WorldMM incurs substantial preprocessing costs due to multi-scale KG construction and semantic graph consolidation, though these operations are amenable to online pipelining. The system’s reliance on LLM heuristics and prompt engineering for both consolidation and adaptive retrieval introduces susceptibility to prompt-induced failure propagation. Privacy concerns arise in real-time deployments, particularly regarding the semantic graph’s potential to encode sensitive behavioral patterns.
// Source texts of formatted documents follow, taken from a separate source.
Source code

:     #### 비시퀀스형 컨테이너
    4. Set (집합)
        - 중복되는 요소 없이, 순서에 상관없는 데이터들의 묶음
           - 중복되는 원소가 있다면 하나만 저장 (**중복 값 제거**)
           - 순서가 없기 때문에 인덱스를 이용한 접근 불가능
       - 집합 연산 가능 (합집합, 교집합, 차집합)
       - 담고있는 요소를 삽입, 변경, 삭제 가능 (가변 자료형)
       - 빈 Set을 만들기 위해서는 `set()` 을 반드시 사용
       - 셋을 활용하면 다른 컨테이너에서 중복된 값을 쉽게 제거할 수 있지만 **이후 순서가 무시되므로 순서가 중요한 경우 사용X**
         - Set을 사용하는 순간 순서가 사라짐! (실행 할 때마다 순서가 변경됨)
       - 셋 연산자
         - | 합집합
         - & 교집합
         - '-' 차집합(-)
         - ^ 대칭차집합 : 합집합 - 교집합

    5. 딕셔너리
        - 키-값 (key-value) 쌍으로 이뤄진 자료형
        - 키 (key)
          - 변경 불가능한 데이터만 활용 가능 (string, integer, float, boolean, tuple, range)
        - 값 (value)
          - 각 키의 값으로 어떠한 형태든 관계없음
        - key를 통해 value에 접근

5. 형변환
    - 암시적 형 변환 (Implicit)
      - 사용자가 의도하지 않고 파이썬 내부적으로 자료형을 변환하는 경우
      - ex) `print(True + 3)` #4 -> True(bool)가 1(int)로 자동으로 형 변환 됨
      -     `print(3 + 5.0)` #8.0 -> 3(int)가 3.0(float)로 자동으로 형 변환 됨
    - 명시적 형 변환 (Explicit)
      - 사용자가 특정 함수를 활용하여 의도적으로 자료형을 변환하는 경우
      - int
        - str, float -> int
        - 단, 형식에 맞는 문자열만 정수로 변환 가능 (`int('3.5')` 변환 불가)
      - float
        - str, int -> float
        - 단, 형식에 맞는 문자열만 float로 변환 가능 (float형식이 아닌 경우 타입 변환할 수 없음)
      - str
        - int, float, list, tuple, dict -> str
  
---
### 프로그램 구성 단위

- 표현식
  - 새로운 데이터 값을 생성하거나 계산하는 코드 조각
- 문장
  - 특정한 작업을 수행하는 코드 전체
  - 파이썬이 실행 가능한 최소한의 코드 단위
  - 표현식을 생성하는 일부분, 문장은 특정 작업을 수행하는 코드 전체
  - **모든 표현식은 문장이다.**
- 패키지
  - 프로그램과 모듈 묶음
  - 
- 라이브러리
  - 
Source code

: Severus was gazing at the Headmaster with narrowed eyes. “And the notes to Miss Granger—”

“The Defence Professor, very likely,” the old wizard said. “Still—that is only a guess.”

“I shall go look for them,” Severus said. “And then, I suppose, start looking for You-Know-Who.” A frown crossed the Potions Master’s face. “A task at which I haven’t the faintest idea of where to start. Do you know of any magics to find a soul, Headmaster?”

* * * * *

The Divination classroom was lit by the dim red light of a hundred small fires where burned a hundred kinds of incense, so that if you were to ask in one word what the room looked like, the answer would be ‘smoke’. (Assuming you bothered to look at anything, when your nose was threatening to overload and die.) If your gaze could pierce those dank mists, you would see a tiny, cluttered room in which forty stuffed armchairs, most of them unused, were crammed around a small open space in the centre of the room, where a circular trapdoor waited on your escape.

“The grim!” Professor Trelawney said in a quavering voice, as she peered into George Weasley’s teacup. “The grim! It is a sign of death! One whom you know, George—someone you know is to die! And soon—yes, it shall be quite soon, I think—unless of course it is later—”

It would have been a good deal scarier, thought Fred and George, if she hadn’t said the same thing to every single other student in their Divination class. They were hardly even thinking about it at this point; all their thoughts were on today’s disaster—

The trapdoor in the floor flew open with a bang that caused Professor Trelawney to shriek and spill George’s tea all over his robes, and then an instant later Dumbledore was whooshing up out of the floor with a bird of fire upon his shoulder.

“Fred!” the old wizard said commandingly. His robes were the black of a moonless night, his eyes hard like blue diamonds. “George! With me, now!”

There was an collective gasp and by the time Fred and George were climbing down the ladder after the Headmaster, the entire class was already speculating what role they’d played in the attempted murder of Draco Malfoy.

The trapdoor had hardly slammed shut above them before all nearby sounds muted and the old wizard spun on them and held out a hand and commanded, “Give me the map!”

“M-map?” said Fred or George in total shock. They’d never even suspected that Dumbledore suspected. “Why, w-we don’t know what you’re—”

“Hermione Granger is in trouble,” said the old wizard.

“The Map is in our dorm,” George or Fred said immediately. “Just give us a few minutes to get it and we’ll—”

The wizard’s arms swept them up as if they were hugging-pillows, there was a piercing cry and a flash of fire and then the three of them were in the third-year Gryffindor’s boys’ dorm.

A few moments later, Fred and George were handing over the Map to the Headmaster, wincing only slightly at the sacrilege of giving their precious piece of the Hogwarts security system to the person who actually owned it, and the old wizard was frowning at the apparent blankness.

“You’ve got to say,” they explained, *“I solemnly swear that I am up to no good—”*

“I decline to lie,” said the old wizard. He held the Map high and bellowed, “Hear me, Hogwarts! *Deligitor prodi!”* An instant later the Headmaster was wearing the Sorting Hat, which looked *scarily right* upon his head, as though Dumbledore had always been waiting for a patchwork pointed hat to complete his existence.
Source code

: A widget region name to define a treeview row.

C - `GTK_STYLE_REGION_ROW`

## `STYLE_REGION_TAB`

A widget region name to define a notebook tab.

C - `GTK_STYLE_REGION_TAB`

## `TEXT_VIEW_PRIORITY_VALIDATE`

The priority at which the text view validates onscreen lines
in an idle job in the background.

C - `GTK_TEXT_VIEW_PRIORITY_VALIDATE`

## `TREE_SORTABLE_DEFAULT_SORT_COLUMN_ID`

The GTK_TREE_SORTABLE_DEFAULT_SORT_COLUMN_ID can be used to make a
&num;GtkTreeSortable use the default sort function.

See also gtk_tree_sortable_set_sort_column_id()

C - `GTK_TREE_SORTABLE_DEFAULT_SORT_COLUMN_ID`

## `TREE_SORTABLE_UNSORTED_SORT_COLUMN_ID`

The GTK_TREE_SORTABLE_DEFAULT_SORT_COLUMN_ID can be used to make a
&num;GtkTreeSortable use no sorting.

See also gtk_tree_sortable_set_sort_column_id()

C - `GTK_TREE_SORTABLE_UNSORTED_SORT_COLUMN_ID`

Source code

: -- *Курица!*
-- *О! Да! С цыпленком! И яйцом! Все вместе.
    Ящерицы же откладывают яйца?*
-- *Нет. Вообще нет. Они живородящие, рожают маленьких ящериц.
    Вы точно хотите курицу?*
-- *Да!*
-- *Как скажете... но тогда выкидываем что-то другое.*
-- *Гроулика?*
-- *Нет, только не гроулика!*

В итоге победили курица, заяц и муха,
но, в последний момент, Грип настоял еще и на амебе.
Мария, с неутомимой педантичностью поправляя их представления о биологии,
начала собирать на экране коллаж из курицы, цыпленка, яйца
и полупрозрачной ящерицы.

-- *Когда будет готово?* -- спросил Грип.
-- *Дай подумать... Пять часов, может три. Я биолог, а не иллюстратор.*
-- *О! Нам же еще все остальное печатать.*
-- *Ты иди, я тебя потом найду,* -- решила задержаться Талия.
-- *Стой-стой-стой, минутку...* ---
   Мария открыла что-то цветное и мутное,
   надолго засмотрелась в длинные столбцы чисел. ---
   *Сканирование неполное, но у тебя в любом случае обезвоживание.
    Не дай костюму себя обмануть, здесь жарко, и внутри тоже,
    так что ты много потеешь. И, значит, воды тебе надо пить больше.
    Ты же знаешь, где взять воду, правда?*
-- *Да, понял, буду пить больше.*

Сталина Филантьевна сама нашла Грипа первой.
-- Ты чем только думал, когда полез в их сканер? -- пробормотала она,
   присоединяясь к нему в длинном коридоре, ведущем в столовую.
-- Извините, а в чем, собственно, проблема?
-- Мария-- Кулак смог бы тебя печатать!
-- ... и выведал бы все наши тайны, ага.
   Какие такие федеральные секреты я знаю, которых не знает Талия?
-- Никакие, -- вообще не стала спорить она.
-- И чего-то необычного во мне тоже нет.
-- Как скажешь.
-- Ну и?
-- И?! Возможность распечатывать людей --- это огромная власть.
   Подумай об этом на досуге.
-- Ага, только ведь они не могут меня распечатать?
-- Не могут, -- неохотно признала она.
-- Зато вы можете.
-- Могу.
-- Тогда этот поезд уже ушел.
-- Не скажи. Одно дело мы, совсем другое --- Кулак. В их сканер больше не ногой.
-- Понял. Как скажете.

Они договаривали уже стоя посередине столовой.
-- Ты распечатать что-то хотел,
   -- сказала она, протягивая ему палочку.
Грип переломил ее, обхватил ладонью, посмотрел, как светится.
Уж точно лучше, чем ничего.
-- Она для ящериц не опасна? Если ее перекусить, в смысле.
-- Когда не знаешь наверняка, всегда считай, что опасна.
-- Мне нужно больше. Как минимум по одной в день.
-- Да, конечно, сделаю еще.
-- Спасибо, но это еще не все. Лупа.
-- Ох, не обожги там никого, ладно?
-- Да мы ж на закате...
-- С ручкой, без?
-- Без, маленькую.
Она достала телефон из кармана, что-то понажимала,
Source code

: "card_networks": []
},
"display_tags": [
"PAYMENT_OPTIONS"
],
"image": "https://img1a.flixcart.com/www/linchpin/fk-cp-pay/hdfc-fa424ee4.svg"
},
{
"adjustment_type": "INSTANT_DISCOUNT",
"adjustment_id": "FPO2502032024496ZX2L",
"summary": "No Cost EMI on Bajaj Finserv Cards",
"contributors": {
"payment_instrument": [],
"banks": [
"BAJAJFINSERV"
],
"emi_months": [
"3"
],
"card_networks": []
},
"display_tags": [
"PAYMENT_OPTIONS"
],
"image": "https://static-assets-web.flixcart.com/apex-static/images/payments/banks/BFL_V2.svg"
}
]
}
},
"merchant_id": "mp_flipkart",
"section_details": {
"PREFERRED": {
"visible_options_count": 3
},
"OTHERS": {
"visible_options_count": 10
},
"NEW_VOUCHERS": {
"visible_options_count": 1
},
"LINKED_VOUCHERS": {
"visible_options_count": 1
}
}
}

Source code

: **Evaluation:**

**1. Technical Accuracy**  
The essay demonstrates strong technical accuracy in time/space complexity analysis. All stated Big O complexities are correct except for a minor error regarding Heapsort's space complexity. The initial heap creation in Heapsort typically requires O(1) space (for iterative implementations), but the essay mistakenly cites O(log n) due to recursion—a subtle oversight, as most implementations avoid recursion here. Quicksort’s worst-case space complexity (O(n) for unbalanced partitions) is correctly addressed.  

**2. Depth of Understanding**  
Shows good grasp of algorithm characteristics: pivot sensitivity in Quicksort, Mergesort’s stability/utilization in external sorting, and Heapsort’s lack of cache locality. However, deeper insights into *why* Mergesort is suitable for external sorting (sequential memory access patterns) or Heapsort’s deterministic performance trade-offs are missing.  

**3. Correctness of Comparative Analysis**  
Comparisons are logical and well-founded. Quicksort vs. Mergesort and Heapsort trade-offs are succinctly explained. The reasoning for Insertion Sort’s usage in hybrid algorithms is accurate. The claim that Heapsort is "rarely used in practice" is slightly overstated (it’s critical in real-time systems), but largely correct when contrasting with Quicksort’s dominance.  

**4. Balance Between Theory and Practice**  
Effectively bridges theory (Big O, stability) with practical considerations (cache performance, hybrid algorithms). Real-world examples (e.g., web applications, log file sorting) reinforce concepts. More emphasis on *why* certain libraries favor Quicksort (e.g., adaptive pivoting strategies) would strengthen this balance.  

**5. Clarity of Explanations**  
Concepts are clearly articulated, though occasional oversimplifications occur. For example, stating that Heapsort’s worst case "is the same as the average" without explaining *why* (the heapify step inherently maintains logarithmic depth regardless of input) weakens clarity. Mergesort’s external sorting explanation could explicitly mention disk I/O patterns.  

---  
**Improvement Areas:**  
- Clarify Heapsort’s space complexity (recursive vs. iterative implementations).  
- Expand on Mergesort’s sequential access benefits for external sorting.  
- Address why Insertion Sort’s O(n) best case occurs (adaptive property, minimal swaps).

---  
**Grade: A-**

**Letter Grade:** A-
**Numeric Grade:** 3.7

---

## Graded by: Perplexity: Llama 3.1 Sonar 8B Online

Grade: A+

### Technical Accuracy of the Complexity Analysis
Further research is directed toward optimizing preprocessing, automating heuristic calibration, and developing robust privacy protections (Yeo et al., 2 Dec 2025).

Summary Table: WorldMM Core Components

Component	Function	Technique
Episodic Memory	Event filtering, multi-scale KGs	PPR, LLM triplet extraction
Semantic Memory	Habitual fact consolidation and evolution	LLM-based KG merges
Visual Memory	Detailed scene/frame evidence	Feature embedding, timestamp index
Retrieval Agent	Iterative, adaptive, cross-modal query	LLM few-shot decision prompting

WorldMM thus provides a principled, modular framework for dynamic, multimodal memory-based reasoning over long-horizon video, advancing context-aware agentic capabilities across several complex benchmarks (Yeo et al., 2 Dec 2025).